A wraparound segment at the beginning and end of the film was scripted and filmed, which featured the Whites' home being pummeled by stones that hailed from the sky. The opening scene was filmed as planned, though on celluloid, the tiny pebbles looked like rain water. A mechanical malfunction botched filming the night when the model of the Whites' home was set to be destroyed by stones, so the filmmakers burned it down instead and deleted the scenes with the stones altogether.
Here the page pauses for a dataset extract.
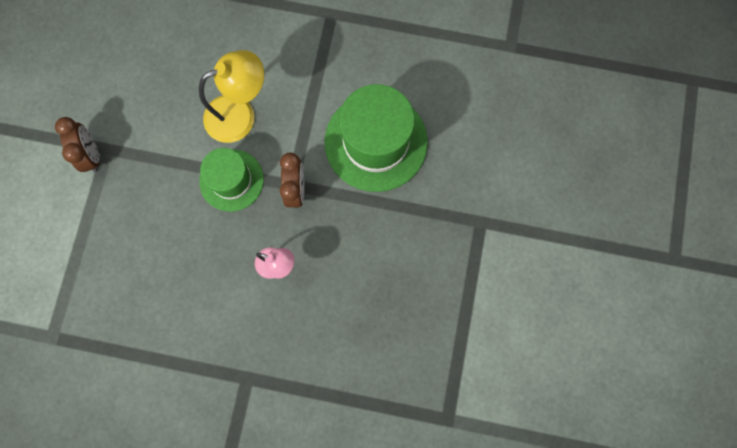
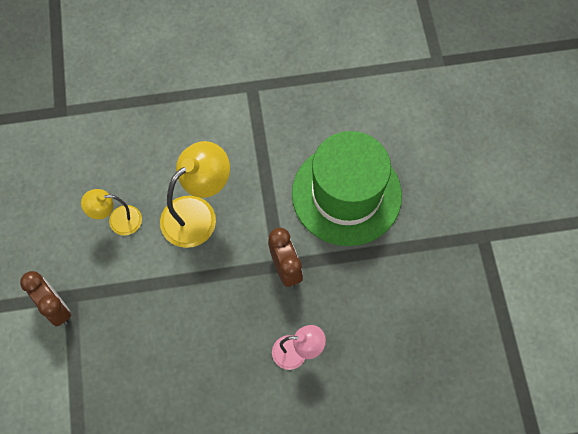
camera: 20 degrees left, 10 degrees down
(170, 97) = (118, 221): none -> yellow lamp
(231, 180) = (215, 282): green hat -> none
The original opening scene is presumed lost.

The final scene, in which Sue reaches toward Carrie's grave, was shot backwards to give it a dreamlike quality. This scene was inspired by the final scene in Deliverance (1972). Rather than let a stunt double perform the scene underground, Spacek insisted on using her own hand in the scene, so she was positioned under the rocks and gravel. De Palma explains that crew members "had to bury her. Bury her! We had to put her in a box and stick her underneath the ground. Well, I had her husband [Fisk] bury her because I certainly didn't want to bury her".

Music
The score for Carrie was composed by Pino Donaggio. In addition, Donaggio scored two pop songs ("Born to Have It All" and "I Never Dreamed Someone Like You Could Love Someone Like Me") with lyrics by Merrit Malloy for the early portion of the prom sequence. These songs were performed by Katie Irving (sister of Amy Irving and daughter of Priscilla Pointer). Donaggio would work again with De Palma on Home Movies, Dressed to Kill, Blow Out, Body Double, Raising Cain, Passion, and Domino.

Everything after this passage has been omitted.